WRITTEN PROBLEM:
Output each entry exactly; skip nothing.

DATA FOR THIS EXERCISE:

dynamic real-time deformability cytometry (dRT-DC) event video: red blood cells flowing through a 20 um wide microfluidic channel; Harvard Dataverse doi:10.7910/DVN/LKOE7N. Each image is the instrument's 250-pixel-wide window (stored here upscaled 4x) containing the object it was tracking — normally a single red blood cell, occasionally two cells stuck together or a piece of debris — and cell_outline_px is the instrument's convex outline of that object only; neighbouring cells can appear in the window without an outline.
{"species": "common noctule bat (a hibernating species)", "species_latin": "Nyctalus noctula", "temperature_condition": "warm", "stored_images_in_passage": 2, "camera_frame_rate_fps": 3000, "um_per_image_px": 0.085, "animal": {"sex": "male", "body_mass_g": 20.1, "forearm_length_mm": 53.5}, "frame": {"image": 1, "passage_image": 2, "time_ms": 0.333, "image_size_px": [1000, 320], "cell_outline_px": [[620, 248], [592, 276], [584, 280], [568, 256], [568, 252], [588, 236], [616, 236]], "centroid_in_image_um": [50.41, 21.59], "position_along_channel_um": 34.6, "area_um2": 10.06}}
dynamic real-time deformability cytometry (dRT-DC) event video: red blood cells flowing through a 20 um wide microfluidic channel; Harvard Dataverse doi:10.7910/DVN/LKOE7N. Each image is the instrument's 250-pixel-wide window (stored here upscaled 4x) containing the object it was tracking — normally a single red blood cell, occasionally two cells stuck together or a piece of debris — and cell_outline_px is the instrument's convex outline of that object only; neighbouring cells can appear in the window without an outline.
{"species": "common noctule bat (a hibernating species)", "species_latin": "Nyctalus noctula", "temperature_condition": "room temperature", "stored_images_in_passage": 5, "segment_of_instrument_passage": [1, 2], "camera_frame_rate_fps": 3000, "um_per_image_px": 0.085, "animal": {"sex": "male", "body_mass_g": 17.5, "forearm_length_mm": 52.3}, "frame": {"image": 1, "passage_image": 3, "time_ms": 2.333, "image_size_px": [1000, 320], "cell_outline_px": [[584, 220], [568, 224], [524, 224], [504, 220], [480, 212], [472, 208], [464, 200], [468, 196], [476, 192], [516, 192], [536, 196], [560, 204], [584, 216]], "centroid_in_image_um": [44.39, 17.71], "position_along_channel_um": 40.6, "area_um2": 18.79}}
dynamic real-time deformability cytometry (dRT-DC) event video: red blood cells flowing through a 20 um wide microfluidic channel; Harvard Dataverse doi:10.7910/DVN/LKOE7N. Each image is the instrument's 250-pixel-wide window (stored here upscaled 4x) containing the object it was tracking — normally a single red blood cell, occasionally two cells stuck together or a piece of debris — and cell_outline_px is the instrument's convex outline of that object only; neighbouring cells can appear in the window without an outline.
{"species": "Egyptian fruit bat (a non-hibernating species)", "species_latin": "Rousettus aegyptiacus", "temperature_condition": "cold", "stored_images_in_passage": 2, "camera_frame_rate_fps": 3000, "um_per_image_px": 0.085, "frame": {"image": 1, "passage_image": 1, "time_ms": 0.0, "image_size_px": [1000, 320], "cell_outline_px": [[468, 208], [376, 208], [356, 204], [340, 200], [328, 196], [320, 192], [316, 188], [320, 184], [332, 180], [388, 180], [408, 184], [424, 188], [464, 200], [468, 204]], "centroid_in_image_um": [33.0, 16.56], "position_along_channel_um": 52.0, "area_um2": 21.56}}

RESULT OF THE EXERCISE:
dynamic real-time deformability cytometry (dRT-DC) event video: red blood cells flowing through a 20 um wide microfluidic channel; Harvard Dataverse doi:10.7910/DVN/LKOE7N. Each image is the instrument's 250-pixel-wide window (stored here upscaled 4x) containing the object it was tracking — normally a single red blood cell, occasionally two cells stuck together or a piece of debris — and cell_outline_px is the instrument's convex outline of that object only; neighbouring cells can appear in the window without an outline.
{"species": "common noctule bat (a hibernating species)", "species_latin": "Nyctalus noctula", "temperature_condition": "warm", "stored_images_in_passage": 2, "camera_frame_rate_fps": 3000, "um_per_image_px": 0.085, "animal": {"sex": "male", "body_mass_g": 20.1, "forearm_length_mm": 53.5}, "frame": {"image": 1, "passage_image": 2, "time_ms": 0.333, "image_size_px": [1000, 320], "cell_outline_px": [[620, 248], [592, 276], [584, 280], [568, 256], [568, 252], [588, 236], [616, 236]], "centroid_in_image_um": [50.41, 21.59], "position_along_channel_um": 34.6, "area_um2": 10.06}}
dynamic real-time deformability cytometry (dRT-DC) event video: red blood cells flowing through a 20 um wide microfluidic channel; Harvard Dataverse doi:10.7910/DVN/LKOE7N. Each image is the instrument's 250-pixel-wide window (stored here upscaled 4x) containing the object it was tracking — normally a single red blood cell, occasionally two cells stuck together or a piece of debris — and cell_outline_px is the instrument's convex outline of that object only; neighbouring cells can appear in the window without an outline.
{"species": "common noctule bat (a hibernating species)", "species_latin": "Nyctalus noctula", "temperature_condition": "room temperature", "stored_images_in_passage": 5, "segment_of_instrument_passage": [1, 2], "camera_frame_rate_fps": 3000, "um_per_image_px": 0.085, "animal": {"sex": "male", "body_mass_g": 17.5, "forearm_length_mm": 52.3}, "frame": {"image": 1, "passage_image": 3, "time_ms": 2.333, "image_size_px": [1000, 320], "cell_outline_px": [[584, 220], [568, 224], [524, 224], [504, 220], [480, 212], [472, 208], [464, 200], [468, 196], [476, 192], [516, 192], [536, 196], [560, 204], [584, 216]], "centroid_in_image_um": [44.39, 17.71], "position_along_channel_um": 40.6, "area_um2": 18.79}}
dynamic real-time deformability cytometry (dRT-DC) event video: red blood cells flowing through a 20 um wide microfluidic channel; Harvard Dataverse doi:10.7910/DVN/LKOE7N. Each image is the instrument's 250-pixel-wide window (stored here upscaled 4x) containing the object it was tracking — normally a single red blood cell, occasionally two cells stuck together or a piece of debris — and cell_outline_px is the instrument's convex outline of that object only; neighbouring cells can appear in the window without an outline.
{"species": "Egyptian fruit bat (a non-hibernating species)", "species_latin": "Rousettus aegyptiacus", "temperature_condition": "cold", "stored_images_in_passage": 2, "camera_frame_rate_fps": 3000, "um_per_image_px": 0.085, "frame": {"image": 1, "passage_image": 1, "time_ms": 0.0, "image_size_px": [1000, 320], "cell_outline_px": [[468, 208], [376, 208], [356, 204], [340, 200], [328, 196], [320, 192], [316, 188], [320, 184], [332, 180], [388, 180], [408, 184], [424, 188], [464, 200], [468, 204]], "centroid_in_image_um": [33.0, 16.56], "position_along_channel_um": 52.0, "area_um2": 21.56}}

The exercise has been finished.